__TASK REQUIREMENTS__
Below this line is the material. Write out only its lines from the one containing "histopathology image of" through the one containing "micrograph of gallbladder", both kept, exactly.

__SUPPLIED RECORDS__

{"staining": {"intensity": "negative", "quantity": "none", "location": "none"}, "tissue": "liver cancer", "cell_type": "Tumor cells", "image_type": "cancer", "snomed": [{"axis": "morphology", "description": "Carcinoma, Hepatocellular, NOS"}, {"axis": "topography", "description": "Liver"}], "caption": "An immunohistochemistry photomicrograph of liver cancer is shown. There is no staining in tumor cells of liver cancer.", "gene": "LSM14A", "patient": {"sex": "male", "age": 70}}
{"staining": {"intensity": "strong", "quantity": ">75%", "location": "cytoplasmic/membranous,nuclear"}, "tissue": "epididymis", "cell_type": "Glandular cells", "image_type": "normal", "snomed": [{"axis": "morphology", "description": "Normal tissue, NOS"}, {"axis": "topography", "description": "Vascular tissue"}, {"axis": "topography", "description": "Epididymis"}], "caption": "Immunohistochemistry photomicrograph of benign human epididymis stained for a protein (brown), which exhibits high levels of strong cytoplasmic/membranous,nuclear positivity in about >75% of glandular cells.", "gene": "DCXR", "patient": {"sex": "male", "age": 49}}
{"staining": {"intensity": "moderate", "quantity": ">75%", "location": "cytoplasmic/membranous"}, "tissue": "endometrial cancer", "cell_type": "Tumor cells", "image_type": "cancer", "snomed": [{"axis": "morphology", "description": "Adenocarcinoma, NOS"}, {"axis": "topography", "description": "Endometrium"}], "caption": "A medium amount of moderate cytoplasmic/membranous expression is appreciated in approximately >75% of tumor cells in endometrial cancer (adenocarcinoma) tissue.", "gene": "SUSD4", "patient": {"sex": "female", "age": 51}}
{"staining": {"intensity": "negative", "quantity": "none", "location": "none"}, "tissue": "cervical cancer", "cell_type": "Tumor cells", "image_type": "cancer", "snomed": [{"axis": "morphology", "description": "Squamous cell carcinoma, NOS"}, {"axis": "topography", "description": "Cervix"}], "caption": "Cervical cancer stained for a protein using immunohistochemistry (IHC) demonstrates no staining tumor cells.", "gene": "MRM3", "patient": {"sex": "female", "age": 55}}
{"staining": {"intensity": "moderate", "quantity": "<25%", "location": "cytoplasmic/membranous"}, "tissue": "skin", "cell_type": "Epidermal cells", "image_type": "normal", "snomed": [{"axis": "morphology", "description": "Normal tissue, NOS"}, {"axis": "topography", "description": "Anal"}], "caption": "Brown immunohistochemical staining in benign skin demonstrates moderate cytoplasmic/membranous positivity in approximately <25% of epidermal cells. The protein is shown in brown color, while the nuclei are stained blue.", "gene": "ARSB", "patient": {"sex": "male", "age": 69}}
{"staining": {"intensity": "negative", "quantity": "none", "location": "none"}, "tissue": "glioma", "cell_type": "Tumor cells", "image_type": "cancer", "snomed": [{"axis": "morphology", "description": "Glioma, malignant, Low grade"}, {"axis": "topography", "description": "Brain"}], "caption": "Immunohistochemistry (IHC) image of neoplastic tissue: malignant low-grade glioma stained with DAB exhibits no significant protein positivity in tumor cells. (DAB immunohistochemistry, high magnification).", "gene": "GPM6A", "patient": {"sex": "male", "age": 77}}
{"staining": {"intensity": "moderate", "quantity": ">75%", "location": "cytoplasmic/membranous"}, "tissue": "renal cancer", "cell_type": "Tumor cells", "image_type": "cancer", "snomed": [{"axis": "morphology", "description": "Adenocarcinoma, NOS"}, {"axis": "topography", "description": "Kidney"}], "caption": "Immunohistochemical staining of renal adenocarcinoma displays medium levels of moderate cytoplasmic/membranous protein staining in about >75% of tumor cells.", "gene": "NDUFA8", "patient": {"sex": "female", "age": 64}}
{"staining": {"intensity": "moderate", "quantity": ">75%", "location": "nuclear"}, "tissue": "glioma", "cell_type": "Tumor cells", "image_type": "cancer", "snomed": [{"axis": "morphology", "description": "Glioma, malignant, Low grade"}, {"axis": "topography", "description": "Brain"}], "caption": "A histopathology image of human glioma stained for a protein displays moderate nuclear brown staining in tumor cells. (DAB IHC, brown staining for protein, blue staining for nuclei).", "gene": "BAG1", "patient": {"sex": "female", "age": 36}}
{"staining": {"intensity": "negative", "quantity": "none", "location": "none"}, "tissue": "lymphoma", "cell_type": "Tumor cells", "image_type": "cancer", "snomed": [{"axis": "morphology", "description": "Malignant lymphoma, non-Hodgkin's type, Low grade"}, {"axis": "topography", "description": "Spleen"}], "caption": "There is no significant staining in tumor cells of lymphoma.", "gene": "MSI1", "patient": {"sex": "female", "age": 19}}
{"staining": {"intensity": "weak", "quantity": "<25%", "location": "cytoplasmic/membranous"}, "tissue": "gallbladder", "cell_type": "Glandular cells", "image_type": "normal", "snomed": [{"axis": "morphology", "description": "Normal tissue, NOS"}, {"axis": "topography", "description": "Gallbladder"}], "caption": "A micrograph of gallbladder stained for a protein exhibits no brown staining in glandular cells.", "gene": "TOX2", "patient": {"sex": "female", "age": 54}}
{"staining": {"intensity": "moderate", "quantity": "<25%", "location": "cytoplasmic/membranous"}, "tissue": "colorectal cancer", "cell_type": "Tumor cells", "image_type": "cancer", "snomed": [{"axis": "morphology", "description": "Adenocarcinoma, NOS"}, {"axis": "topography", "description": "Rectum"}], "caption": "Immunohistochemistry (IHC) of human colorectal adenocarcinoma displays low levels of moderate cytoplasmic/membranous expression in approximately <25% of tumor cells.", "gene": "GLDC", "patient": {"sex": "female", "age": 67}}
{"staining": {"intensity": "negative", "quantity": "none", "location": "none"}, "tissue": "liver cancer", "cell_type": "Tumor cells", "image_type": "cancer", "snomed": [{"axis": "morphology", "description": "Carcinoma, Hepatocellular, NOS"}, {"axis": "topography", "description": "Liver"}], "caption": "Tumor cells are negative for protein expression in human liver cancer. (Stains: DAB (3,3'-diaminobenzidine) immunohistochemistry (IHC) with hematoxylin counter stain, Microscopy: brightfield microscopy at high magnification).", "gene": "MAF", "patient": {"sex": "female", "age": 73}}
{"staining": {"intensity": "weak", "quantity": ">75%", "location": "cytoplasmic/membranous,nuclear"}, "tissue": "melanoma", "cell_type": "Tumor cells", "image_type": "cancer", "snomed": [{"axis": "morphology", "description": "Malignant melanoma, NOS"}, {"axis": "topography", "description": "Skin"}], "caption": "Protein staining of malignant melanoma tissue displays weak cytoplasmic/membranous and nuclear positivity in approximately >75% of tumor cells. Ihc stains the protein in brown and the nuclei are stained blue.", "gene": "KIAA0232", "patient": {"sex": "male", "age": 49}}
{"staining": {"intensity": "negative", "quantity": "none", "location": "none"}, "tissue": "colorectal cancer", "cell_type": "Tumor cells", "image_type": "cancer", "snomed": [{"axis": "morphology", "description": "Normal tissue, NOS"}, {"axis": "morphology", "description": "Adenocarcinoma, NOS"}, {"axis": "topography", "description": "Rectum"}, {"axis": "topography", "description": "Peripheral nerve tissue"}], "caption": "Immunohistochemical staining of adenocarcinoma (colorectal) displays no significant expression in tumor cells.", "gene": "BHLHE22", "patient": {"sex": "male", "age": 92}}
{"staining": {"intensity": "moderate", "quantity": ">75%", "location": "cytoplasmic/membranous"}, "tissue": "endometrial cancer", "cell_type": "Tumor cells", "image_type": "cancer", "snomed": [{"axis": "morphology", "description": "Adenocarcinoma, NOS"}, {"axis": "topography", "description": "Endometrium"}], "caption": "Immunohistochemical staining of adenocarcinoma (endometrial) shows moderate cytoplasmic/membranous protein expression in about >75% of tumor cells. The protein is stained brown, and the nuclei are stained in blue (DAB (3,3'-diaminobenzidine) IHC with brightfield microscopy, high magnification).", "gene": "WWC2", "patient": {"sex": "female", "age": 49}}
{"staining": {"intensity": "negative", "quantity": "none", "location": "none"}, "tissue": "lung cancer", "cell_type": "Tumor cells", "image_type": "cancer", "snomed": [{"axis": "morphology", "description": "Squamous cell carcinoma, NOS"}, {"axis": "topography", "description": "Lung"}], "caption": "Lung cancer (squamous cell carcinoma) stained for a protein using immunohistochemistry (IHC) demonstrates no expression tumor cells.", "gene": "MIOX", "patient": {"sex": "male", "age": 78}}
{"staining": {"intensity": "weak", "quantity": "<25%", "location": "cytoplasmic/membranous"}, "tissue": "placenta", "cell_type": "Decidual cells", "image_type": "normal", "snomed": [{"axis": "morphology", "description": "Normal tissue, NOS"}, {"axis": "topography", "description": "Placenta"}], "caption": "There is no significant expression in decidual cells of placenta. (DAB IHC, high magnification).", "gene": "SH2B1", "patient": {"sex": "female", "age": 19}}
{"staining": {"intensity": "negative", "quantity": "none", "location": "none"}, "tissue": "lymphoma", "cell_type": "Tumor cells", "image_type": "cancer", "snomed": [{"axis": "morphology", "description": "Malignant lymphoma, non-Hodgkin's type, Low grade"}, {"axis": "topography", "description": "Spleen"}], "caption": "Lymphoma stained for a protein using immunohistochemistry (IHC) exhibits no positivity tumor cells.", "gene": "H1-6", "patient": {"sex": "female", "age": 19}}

__ANSWER__
{"staining": {"intensity": "moderate", "quantity": ">75%", "location": "nuclear"}, "tissue": "glioma", "cell_type": "Tumor cells", "image_type": "cancer", "snomed": [{"axis": "morphology", "description": "Glioma, malignant, Low grade"}, {"axis": "topography", "description": "Brain"}], "caption": "A histopathology image of human glioma stained for a protein displays moderate nuclear brown staining in tumor cells. (DAB IHC, brown staining for protein, blue staining for nuclei).", "gene": "BAG1", "patient": {"sex": "female", "age": 36}}
{"staining": {"intensity": "negative", "quantity": "none", "location": "none"}, "tissue": "lymphoma", "cell_type": "Tumor cells", "image_type": "cancer", "snomed": [{"axis": "morphology", "description": "Malignant lymphoma, non-Hodgkin's type, Low grade"}, {"axis": "topography", "description": "Spleen"}], "caption": "There is no significant staining in tumor cells of lymphoma.", "gene": "MSI1", "patient": {"sex": "female", "age": 19}}
{"staining": {"intensity": "weak", "quantity": "<25%", "location": "cytoplasmic/membranous"}, "tissue": "gallbladder", "cell_type": "Glandular cells", "image_type": "normal", "snomed": [{"axis": "morphology", "description": "Normal tissue, NOS"}, {"axis": "topography", "description": "Gallbladder"}], "caption": "A micrograph of gallbladder stained for a protein exhibits no brown staining in glandular cells.", "gene": "TOX2", "patient": {"sex": "female", "age": 54}}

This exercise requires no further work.